Yes, simple documentation examples often have HTML in them, the jQuery docs do it too at times. It's a lot harder to build real examples without all the extra stuff getting in the way of the simple concept you're trying to demonstrate.
Go into your browser's debugger and look at how many apps (including jQuery-based ones) are written. They use MVC frameworks but then create big chunks of HTML in JavaScript to generate the views rather than using templates. Here's one for example, from a very large newspaper site: http://i.imgur.com/a4R6I.png
Are you saying that jQuery is to blame for this app using embedded HTML, since we sometimes use it in our demonstrations for the docs?
> Dojo is too big, too complicated and bloated. It should be split up/down in all its major components.
Waitaminit, I thought jQuery was too complicated and bloated, at least that's what several people here were telling me when I posted the announcement here about jQuery 1.7 being released.

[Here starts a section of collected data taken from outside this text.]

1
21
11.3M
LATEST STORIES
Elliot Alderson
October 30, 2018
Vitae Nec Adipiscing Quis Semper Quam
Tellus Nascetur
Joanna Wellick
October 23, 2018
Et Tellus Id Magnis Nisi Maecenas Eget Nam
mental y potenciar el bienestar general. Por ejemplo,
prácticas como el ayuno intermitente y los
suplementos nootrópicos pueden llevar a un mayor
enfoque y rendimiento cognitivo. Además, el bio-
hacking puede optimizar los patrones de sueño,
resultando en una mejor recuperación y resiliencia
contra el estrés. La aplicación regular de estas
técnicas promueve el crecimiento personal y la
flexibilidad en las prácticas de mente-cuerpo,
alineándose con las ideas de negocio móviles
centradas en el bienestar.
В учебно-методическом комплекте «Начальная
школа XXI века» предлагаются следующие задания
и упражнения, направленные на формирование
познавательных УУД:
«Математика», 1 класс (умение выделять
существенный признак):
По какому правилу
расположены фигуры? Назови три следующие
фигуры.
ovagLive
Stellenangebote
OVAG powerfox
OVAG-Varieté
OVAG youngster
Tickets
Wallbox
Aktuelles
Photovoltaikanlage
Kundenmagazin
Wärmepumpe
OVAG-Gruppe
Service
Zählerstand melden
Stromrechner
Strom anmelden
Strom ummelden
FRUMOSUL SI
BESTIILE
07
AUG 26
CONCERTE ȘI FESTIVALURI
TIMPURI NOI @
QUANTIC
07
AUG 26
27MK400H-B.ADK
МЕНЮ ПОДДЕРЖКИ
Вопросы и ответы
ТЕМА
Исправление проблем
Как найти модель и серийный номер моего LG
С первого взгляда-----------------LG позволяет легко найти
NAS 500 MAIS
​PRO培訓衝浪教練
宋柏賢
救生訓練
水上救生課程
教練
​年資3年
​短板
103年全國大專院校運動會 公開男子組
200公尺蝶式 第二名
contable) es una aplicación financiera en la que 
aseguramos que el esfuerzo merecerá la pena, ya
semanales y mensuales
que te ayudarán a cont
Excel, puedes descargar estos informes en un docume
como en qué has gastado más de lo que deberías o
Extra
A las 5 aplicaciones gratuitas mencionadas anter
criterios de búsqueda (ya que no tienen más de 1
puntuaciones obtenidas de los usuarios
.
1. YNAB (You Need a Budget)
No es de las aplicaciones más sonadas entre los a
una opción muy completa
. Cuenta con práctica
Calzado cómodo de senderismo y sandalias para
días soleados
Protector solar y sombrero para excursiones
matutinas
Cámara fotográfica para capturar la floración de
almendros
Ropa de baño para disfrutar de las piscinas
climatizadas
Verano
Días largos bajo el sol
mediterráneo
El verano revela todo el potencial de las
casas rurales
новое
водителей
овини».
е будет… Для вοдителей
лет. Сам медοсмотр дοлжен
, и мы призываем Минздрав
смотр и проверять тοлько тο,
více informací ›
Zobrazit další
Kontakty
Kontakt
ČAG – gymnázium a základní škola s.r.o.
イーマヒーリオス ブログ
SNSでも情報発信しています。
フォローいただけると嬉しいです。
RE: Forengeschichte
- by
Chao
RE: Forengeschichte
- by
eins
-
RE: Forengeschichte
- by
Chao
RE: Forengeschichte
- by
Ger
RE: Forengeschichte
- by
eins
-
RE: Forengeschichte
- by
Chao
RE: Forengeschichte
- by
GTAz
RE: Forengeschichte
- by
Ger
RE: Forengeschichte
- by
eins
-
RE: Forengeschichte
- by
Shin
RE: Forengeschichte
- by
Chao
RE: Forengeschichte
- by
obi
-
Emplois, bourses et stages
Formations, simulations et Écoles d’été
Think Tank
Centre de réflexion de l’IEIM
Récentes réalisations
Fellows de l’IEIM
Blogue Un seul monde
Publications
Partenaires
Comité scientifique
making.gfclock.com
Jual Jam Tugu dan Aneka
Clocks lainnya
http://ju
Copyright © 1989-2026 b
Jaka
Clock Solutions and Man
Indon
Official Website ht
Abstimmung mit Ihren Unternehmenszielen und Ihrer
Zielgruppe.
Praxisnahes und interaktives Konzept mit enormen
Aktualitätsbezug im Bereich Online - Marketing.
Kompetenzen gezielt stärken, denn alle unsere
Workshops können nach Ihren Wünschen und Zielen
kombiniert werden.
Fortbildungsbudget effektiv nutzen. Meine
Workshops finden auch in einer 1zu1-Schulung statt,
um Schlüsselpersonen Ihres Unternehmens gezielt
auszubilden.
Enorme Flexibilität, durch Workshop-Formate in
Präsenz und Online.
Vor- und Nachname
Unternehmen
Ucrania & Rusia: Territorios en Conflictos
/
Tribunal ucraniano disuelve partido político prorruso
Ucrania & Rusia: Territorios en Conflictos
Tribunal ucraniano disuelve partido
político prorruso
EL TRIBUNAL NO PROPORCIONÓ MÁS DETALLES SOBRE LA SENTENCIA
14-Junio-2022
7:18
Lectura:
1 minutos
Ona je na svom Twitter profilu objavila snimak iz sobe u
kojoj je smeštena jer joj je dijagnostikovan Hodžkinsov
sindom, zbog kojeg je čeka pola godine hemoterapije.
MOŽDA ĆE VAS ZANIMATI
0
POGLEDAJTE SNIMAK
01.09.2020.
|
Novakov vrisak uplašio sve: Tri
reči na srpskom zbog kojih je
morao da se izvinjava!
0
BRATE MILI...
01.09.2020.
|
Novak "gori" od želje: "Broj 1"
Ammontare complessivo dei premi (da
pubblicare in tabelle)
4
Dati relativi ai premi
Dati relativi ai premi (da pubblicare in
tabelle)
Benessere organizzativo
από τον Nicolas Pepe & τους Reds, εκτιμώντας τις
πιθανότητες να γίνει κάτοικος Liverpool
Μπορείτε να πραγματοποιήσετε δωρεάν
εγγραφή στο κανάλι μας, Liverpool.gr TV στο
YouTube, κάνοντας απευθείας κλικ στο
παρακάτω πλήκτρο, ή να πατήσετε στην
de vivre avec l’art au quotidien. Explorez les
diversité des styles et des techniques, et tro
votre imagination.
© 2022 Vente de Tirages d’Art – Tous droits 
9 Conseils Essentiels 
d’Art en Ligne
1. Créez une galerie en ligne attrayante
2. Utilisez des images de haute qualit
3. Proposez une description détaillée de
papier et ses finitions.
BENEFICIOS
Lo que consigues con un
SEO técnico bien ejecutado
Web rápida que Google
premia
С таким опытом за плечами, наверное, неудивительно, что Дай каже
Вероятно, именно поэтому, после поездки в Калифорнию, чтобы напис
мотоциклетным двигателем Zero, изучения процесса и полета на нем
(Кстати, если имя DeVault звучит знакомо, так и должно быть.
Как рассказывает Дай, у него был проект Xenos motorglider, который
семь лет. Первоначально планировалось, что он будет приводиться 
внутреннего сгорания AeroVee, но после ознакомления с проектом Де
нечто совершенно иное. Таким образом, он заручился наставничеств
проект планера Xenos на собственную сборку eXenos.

Most likely a big app needs darn near every byte of the base library it includes. Go over and look at the Mootools configurable download builder and tell me which of those checkboxes you could leave empty on a big project. Many of these big apps are more than half a megabyte of minified code. All of jQuery is about 92KB and Dojo is 100KB. I have seen the other 400+KB, and it is the problem.
Just like programming languages, libraries can be used improperly. Don't blame the library for the people who misuse it.